Citi, McKinsey Chart Growth of Space Industry

A pair of Falcon Heavy boosters landing. Photo: SpaceX

Citi released a report earlier this month titled “Space: The Dawn of a New Age.” The bank’s GPS group sizes up the commercial space market and forecasts that the sector will generate $1 trillion in annual sales by 2040. 

Big, if true…the shiny trillion-dollar number would represent a 5% compound annual growth rate from $370B of revenue in 2020. Citi analysts write that today’s launch costs—$1,500 per kilogram—could shrink to ~$100/kg by 2040. Or…$300/kg in a bear case scenario and $33/kg in a bull case one. The biggest driver in reducing launch costs is reusable second rocket stages: 

Image: Citi GPS

While launch gets most of the headlines—and is undoubtedly eliminating barriers of entry in space—the satellite sector still dominates the market, in terms of value. Satellites make up 70+% of today’s space market. Citi analysts envision satellites growing to $697B by 2040, or roughly 69% of the total space industry. 

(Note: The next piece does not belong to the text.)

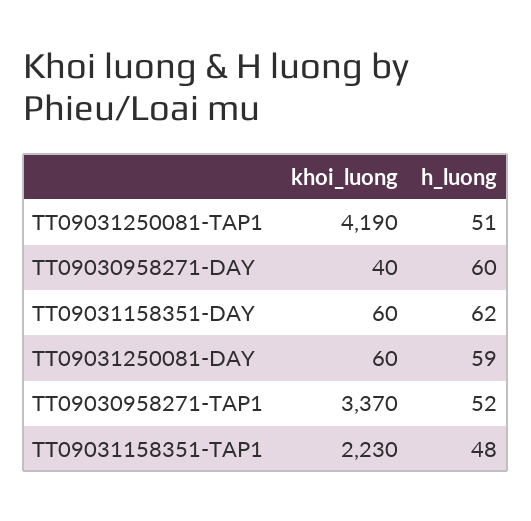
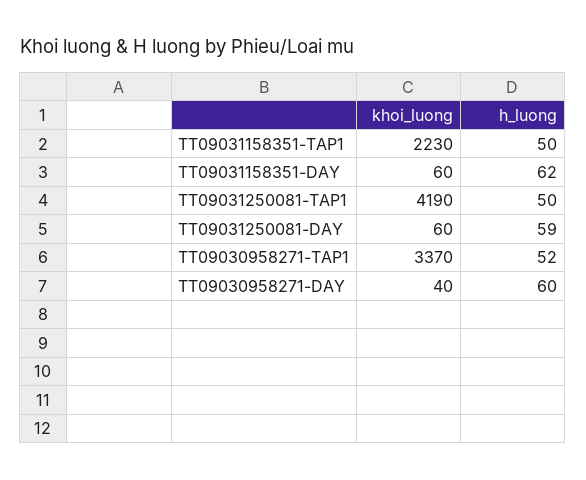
h_luong, TT09031250081-TAP1: 51 -> 50
h_luong, TT09031158351-TAP1: 48 -> 50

  • Over the next decade and a half, internet broadband and space-as-a-service applications should siphon away market share from traditional use cases like video broadcasting. 
  • Future segments, such as space-based solar power, orbital logistics, and Moon/asteroid mining, could kick in ~$100B in annual sales by 2040. 

But…Forward-looking space economy research is highly speculative, hinging on extrapolation and plenty of if-then statements. In a report published last week, management consultant McKinsey highlights the wide divergence in forecasts about long-term growth of the space economy: 

Image: McKinsey

Snapshots in time: To level-set, the US space economy in 2019 accounted for $125B+ in real GDP output (or .6% of total US GDP) and 355,000+ private sector jobs, per BEA data. Usefully, McKinsey aggregated some other key stats in its report: 

  • The global space economy hit a new high of ~$447 billion in 2020. 
  • More than $12B in private funding is flowing into the sector annually. 
  • Around 70 countries have their own space agency.
  • Roughly 4,850 satellites are operational on-orbit and ~1,740 small satellites are launched each year.